Stored data:
******************************

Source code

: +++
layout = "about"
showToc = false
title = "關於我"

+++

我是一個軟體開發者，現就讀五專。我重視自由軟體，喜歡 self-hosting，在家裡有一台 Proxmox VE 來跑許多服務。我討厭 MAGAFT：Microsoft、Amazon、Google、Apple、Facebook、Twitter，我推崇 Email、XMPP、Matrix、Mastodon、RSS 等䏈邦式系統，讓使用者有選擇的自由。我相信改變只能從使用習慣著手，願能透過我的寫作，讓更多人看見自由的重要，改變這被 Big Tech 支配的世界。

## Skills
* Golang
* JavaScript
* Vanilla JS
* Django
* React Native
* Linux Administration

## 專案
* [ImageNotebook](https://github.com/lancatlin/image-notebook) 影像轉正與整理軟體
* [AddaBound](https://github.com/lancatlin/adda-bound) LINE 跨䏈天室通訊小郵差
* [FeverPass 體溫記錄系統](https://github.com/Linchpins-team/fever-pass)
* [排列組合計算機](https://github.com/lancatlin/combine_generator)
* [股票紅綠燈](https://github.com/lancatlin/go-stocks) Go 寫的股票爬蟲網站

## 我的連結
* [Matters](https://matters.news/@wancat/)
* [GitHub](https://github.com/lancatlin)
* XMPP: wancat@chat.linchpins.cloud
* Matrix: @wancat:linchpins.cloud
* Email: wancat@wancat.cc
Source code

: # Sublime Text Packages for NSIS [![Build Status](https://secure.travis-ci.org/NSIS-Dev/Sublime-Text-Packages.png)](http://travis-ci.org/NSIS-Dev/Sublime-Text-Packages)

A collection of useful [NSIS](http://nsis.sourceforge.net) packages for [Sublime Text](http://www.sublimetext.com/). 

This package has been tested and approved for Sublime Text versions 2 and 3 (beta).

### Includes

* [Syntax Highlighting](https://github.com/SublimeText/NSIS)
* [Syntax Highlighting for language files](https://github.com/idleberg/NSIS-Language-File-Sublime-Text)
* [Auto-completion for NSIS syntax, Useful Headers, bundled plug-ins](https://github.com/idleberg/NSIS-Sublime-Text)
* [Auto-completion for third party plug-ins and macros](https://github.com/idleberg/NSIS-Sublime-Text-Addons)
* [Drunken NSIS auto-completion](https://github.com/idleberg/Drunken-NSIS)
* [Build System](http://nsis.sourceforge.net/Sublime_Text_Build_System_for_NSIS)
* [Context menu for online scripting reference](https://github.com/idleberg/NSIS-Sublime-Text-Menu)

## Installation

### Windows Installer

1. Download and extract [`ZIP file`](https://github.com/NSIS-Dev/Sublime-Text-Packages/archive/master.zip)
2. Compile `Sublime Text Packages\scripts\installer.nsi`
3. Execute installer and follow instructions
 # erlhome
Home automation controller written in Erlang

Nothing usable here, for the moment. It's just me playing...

******************************

Please recast the stretch from the line containing "1. Download and" through the end of the material as a Markdown table. Use the columns Row and Line: give each line a row number and leave out blank lines.

_OUTPUT OF THE TASK_:
| Row | Line |
|---|---|
| 1 | 1. Download and extract [`ZIP file`](https://github.com/NSIS-Dev/Sublime-Text-Packages/archive/master.zip) |
| 2 | 2. Compile `Sublime Text Packages\scripts\installer.nsi` |
| 3 | 3. Execute installer and follow instructions |
| 4 |  # erlhome |
| 5 | Home automation controller written in Erlang |
| 6 | Nothing usable here, for the moment. It's just me playing... |